TRY IT
Reproduce exactly the lines of the material beneath, from the line that contains "对于涉及多个数据库的数据一致" to the line that contains "## 四、Navicat 的多元适用场景", both included, and no other lines.

LISTED ENTRIES
((

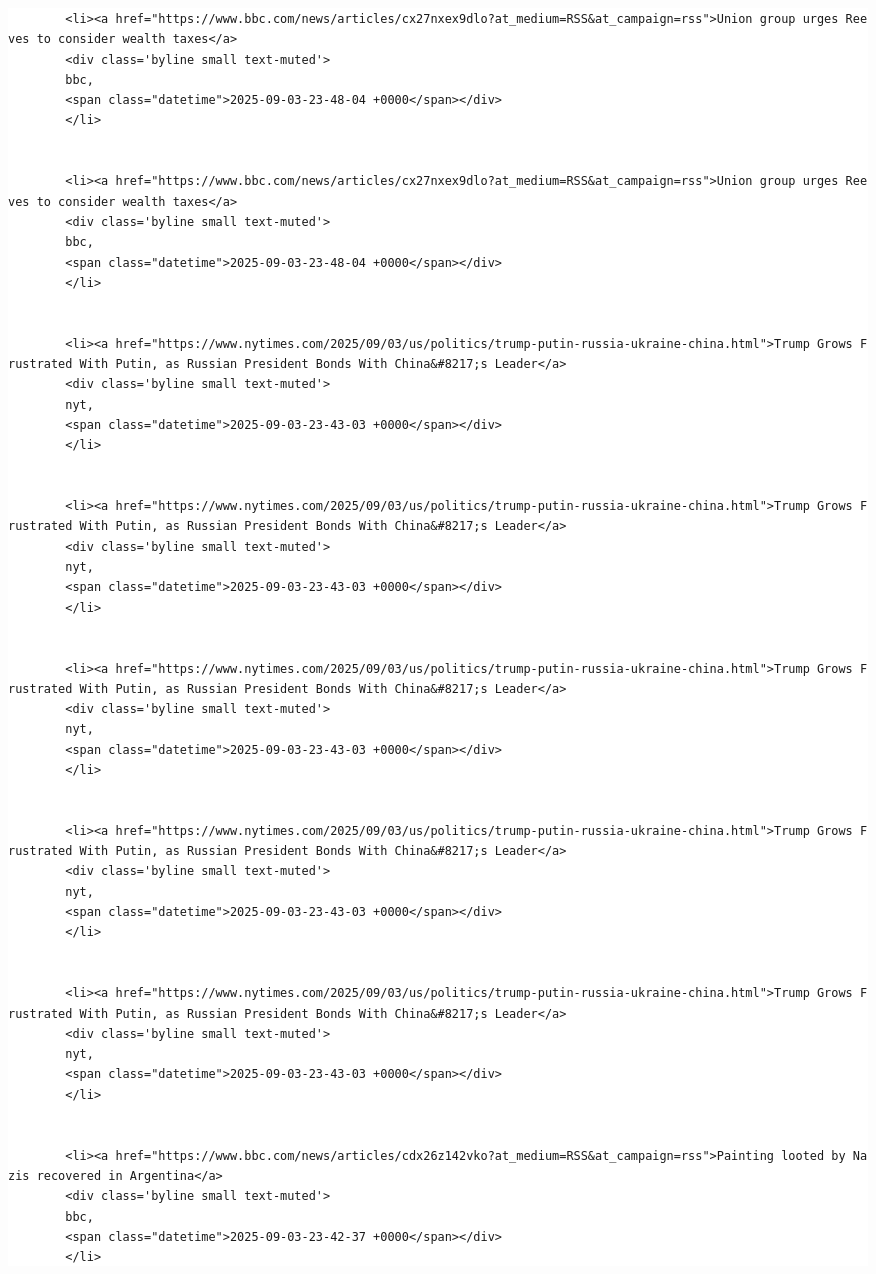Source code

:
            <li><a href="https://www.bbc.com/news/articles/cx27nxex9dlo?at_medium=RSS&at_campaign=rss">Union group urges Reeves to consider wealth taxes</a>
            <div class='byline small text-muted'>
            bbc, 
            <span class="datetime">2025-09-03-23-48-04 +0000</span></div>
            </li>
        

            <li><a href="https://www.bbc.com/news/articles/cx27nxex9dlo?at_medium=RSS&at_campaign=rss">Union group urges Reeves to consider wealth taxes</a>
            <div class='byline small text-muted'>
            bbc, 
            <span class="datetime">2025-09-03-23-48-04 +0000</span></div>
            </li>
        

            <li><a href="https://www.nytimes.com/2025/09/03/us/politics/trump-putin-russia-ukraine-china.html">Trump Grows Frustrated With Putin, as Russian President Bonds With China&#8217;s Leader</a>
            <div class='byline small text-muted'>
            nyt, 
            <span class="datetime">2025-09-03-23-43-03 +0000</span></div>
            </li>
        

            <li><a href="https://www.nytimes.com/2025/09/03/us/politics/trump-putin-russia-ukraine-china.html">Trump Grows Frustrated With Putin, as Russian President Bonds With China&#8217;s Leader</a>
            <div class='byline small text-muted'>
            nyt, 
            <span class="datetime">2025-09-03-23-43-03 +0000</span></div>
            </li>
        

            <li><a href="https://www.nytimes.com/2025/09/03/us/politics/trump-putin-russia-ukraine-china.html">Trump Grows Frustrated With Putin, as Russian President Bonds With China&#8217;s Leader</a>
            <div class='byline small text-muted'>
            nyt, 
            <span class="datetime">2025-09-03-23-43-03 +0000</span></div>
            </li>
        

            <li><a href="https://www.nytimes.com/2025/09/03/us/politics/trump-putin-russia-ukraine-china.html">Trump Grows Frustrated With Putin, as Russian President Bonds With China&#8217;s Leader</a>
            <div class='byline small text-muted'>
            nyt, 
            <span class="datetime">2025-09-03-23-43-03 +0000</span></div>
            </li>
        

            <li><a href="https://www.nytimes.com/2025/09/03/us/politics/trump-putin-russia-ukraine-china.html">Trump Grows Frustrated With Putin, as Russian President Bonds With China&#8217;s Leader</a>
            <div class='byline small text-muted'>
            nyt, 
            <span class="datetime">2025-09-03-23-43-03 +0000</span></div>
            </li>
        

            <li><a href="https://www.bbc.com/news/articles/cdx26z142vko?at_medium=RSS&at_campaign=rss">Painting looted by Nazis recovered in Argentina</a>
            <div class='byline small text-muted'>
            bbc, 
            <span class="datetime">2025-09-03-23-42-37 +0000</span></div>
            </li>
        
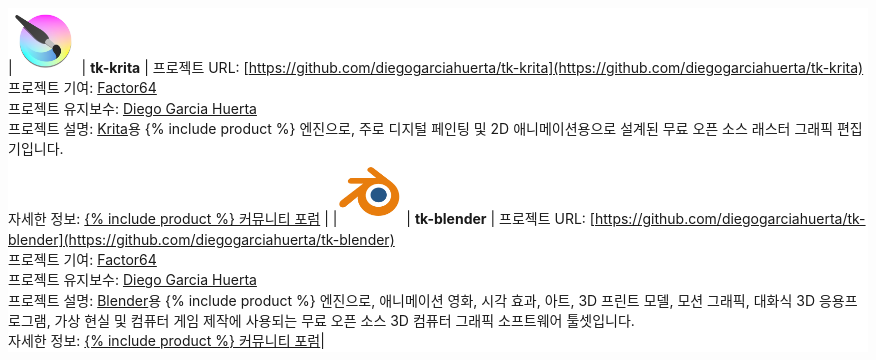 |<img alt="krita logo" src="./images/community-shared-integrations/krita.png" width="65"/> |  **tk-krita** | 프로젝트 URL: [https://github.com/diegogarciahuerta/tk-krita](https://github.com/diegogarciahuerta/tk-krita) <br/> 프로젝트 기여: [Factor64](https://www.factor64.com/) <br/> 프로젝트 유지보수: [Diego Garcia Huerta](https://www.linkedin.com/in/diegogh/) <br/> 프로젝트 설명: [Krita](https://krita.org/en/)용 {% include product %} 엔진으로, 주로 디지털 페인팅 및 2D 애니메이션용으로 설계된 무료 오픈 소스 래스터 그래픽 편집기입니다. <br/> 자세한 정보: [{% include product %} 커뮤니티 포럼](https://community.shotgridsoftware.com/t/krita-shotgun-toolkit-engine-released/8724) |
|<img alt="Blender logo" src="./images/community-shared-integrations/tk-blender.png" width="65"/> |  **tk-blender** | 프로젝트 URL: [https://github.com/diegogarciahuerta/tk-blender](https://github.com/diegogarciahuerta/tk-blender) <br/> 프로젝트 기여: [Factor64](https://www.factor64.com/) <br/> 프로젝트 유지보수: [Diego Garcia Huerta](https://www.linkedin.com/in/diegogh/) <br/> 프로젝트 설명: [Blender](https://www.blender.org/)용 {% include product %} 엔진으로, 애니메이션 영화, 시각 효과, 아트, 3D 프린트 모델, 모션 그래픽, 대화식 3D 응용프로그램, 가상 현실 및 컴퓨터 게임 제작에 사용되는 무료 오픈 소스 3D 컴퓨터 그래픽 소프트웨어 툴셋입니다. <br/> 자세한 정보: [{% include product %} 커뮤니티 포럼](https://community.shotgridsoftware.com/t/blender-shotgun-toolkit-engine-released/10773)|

))
((

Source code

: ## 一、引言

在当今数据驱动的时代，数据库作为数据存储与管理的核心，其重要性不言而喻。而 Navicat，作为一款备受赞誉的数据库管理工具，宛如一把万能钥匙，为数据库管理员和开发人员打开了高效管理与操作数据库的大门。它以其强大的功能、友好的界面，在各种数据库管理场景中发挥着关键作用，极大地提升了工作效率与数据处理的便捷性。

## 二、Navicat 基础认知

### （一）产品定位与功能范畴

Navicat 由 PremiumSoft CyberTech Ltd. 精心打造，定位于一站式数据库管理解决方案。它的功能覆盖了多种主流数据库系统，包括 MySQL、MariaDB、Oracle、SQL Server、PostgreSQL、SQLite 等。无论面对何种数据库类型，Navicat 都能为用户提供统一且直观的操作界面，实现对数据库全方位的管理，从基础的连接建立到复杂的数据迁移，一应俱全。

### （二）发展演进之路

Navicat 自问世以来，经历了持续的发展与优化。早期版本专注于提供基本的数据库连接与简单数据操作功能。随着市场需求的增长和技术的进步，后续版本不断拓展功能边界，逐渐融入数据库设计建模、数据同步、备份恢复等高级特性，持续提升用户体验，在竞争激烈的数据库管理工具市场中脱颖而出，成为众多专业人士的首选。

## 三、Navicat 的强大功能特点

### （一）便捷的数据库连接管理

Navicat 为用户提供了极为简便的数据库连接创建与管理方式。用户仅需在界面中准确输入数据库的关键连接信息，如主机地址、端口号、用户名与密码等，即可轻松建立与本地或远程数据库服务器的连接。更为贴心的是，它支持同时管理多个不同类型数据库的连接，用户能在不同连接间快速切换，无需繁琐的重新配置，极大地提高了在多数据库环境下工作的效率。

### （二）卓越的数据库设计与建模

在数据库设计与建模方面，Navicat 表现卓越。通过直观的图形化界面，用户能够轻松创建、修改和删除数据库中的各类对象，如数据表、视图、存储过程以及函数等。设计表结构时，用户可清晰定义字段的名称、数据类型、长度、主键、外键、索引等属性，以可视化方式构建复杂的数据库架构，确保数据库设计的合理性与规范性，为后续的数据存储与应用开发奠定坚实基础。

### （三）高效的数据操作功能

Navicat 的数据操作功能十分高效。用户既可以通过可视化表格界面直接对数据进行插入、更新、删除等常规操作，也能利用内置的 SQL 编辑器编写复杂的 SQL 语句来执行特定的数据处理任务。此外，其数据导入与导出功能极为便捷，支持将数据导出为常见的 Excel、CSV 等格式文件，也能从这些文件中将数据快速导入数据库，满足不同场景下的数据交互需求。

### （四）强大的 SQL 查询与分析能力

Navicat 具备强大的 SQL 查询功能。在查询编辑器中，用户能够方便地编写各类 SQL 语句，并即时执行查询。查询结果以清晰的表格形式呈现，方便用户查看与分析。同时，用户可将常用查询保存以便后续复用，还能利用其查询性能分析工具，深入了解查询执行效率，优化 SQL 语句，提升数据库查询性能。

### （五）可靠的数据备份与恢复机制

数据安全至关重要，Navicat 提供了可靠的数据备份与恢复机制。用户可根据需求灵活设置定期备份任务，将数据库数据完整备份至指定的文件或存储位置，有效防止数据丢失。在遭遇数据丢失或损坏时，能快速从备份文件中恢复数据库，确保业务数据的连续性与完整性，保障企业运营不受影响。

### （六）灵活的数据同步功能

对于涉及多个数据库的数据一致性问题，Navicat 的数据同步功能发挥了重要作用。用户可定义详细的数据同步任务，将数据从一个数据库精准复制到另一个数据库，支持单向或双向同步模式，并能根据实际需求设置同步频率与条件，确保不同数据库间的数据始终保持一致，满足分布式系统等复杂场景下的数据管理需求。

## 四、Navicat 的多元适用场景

))
((

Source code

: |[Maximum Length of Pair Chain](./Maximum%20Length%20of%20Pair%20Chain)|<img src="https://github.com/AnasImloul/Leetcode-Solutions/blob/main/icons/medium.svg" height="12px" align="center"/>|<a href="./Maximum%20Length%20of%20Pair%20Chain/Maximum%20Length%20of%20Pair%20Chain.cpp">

))

SOLUTION TO THIS PROBLEM
对于涉及多个数据库的数据一致性问题，Navicat 的数据同步功能发挥了重要作用。用户可定义详细的数据同步任务，将数据从一个数据库精准复制到另一个数据库，支持单向或双向同步模式，并能根据实际需求设置同步频率与条件，确保不同数据库间的数据始终保持一致，满足分布式系统等复杂场景下的数据管理需求。

## 四、Navicat 的多元适用场景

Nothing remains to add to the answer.